In 1647 Gustav became part of the Swedish royal court orchestra, the Kungliga Hovkapellet, where he would succeed as Hofkapellmeister. He succeeded to the role in 1663, following his father's death the previous year. Both of his sons would follow in their father's footsteps, Gustaf holding the office from 1690 to 1698 and Anders von Düben the Younger from 1698 to 1726.

In addition to his court duties, he was organist at the German Church in Stockholm, and he also taught Hedwig Eleonora how to play instruments.

Düben composed a few works in the North German style prevalent in his time, including both vocal and instrumental music. He also composed the hymn "Jesus är min vän den bäste".

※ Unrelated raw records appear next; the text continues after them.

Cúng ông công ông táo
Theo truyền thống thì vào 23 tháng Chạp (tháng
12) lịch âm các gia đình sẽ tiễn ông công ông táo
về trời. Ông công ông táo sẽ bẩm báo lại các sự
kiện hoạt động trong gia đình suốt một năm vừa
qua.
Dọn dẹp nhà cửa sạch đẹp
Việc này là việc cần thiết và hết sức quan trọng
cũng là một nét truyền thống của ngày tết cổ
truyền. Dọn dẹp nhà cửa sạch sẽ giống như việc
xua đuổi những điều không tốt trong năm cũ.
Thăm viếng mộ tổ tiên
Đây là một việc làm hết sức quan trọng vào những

However, these do not constitute the most important aspect of his contribution to music. From the 1640s, Düben begun compiling a manuscript collection of compositions from his time, some of which he had acquired from his travels in foreign lands. Named after him as the Düben collection, of which he was the main creator and/or collector, it is one of the most important sources for music of the 17th century, notably being the only surviving copy of many works by Dieterich Buxtehude.

Membra Jesu Nostri, BuxWV 75, a cycle of seven cantatas, were dedicated to Gustaf Düben.

== Personal life ==
In 1654, Düben married Emerentia Standaert (d. 1679), the daughter of rich Dutch merchant, Niclas Standaert (d. 1655) and his wife, Ursula de Neef (d. 1683) from Leiden. They had at least nine children together, including Gustaf (1660–1726); Emerentia, also called Menza, (1669–1743); Joachim (1671–1730); and Anders (1673–1738).

Gustaf Düben is the progenitor of all branches of the Düben family, including the now-dissolved branch which originated with Gustaf von Düben the Younger (1659–1726) (No. 135). This is a different noble branch from the one that still survives (No. 139), which is also officially introduced (or registered/listed) at the House of Nobility in Stockholm.

Düben died in 1690, and was buried on February 1, 1691 at Saint James's Church, Stockholm.